## TRECHO PARA LEITURA
::::::

O ministro da Fazenda, Fernando Haddad, declarou nesta terça-feira (13) que as investigações sobre o Banco Master podem revelar a maior fraude bancária da história do país, dada a complexidade das irregularidades e o impacto potencial sobre o sistema financeiro nacional.
Em entrevista em Brasília, Haddad ressaltou que o episódio “inspira muito cuidado” e que as apurações devem seguir de forma rigorosa e transparente, garantindo o direito de defesa mas sem abrir mão da firmeza em defesa do interesse público. O ministro afirmou que tem mantido diálogo diário com o presidente do Banco Central, Gabriel Galípolo, e também com o presidente do Tribunal de Contas da União (TCU), Vital do Rêgo, para articular a investigação conjunta.

::::::

## MATERIAL FORNECIDO
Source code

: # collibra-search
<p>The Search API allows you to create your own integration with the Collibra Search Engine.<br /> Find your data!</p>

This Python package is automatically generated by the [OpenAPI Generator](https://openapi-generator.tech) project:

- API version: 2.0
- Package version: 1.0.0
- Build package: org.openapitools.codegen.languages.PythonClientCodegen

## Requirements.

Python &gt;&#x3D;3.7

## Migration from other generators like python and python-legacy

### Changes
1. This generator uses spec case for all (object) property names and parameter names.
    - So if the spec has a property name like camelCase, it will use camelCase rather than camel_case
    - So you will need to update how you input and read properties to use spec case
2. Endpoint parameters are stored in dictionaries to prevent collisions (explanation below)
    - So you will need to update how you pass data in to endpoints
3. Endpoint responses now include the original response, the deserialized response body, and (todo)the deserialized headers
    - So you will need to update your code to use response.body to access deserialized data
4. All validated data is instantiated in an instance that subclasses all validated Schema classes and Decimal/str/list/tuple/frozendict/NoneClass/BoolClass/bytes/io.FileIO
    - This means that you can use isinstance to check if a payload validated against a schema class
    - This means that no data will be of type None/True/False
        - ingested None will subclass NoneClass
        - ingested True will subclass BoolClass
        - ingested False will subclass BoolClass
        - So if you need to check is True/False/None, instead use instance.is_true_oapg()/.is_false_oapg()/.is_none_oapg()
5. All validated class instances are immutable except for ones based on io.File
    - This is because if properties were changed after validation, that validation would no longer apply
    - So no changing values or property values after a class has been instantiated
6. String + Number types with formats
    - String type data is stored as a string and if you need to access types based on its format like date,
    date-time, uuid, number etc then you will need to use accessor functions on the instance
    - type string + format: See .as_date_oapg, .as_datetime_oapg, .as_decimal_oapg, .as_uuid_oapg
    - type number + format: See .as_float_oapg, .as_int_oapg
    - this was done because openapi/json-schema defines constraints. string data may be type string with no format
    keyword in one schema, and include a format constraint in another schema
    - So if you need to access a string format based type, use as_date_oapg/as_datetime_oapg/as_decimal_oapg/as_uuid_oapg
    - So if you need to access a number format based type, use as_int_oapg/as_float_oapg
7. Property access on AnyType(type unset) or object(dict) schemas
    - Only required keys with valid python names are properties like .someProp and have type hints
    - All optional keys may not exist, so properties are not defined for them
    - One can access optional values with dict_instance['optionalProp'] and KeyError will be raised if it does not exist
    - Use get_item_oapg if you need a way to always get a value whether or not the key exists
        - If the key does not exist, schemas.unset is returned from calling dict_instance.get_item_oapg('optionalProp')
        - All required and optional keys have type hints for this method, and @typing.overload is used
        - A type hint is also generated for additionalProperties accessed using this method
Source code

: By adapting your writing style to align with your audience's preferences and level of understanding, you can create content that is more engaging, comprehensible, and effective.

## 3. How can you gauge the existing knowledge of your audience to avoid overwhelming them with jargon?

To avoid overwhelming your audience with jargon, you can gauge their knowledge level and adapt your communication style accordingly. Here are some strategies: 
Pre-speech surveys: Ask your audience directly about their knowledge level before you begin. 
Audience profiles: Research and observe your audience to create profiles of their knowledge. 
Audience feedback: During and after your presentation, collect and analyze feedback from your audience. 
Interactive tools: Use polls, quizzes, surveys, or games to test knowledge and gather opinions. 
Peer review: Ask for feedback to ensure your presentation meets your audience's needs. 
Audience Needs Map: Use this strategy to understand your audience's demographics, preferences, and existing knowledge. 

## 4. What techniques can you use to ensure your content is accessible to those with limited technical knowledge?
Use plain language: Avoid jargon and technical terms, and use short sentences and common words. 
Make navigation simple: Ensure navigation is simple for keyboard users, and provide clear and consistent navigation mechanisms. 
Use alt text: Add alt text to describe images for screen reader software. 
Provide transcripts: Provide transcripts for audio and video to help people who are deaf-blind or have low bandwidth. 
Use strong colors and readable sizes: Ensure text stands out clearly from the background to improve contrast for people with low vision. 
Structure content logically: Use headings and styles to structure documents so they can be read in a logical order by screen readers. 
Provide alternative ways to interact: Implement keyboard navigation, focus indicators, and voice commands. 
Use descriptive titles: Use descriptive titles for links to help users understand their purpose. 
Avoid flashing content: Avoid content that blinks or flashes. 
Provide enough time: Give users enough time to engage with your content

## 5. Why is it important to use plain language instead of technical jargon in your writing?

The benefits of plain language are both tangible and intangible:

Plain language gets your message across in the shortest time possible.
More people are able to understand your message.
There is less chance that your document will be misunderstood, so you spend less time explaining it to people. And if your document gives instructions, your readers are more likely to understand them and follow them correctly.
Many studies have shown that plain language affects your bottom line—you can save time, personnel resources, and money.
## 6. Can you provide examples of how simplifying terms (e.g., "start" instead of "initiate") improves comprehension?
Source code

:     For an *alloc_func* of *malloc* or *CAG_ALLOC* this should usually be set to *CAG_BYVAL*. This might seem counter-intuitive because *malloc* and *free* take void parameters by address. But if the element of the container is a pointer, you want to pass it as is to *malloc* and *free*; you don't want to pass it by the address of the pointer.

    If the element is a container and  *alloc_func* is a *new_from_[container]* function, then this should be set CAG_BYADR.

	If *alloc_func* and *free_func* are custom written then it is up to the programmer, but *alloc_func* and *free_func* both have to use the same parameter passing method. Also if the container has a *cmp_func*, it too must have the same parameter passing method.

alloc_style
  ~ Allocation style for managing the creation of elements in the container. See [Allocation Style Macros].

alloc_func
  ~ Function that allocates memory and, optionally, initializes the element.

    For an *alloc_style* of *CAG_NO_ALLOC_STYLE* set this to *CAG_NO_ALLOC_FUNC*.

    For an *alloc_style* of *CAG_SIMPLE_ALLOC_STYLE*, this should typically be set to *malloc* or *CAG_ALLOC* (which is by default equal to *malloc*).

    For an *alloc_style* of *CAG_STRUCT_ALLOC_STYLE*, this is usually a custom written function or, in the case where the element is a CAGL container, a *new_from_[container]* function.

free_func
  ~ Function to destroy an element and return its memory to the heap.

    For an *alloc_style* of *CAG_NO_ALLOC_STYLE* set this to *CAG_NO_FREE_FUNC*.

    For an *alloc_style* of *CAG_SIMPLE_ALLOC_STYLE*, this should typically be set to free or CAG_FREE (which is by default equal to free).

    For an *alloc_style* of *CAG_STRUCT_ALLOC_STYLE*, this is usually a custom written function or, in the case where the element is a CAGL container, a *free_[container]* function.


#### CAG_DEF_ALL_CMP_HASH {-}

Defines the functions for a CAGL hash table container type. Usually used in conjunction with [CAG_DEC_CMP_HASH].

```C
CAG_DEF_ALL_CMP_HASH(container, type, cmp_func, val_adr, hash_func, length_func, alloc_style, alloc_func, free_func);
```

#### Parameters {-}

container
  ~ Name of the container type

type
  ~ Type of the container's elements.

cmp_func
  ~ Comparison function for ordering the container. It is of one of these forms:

::::::

## TAREFA 1
Liste todas as pessoas citadas pelo nome na notícia sobre o Banco Master, com o cargo que o texto dá a cada uma.
## TAREFA 2
Redigite, sem mudar nada, a parte da notícia sobre o Banco Master que começa com as palavras "O ministro da" e termina com "a investigação conjunta.".
Baseie-se somente na notícia sobre o Banco Master.

## RESPOSTA 1
Fernando Haddad, ministro da Fazenda
Gabriel Galípolo, presidente do Banco Central
Vital do Rêgo, presidente do Tribunal de Contas da União (TCU)

## RESPOSTA 2
O ministro da Fazenda, Fernando Haddad, declarou nesta terça-feira (13) que as investigações sobre o Banco Master podem revelar a maior fraude bancária da história do país, dada a complexidade das irregularidades e o impacto potencial sobre o sistema financeiro nacional.
Em entrevista em Brasília, Haddad ressaltou que o episódio “inspira muito cuidado” e que as apurações devem seguir de forma rigorosa e transparente, garantindo o direito de defesa mas sem abrir mão da firmeza em defesa do interesse público. O ministro afirmou que tem mantido diálogo diário com o presidente do Banco Central, Gabriel Galípolo, e também com o presidente do Tribunal de Contas da União (TCU), Vital do Rêgo, para articular a investigação conjunta.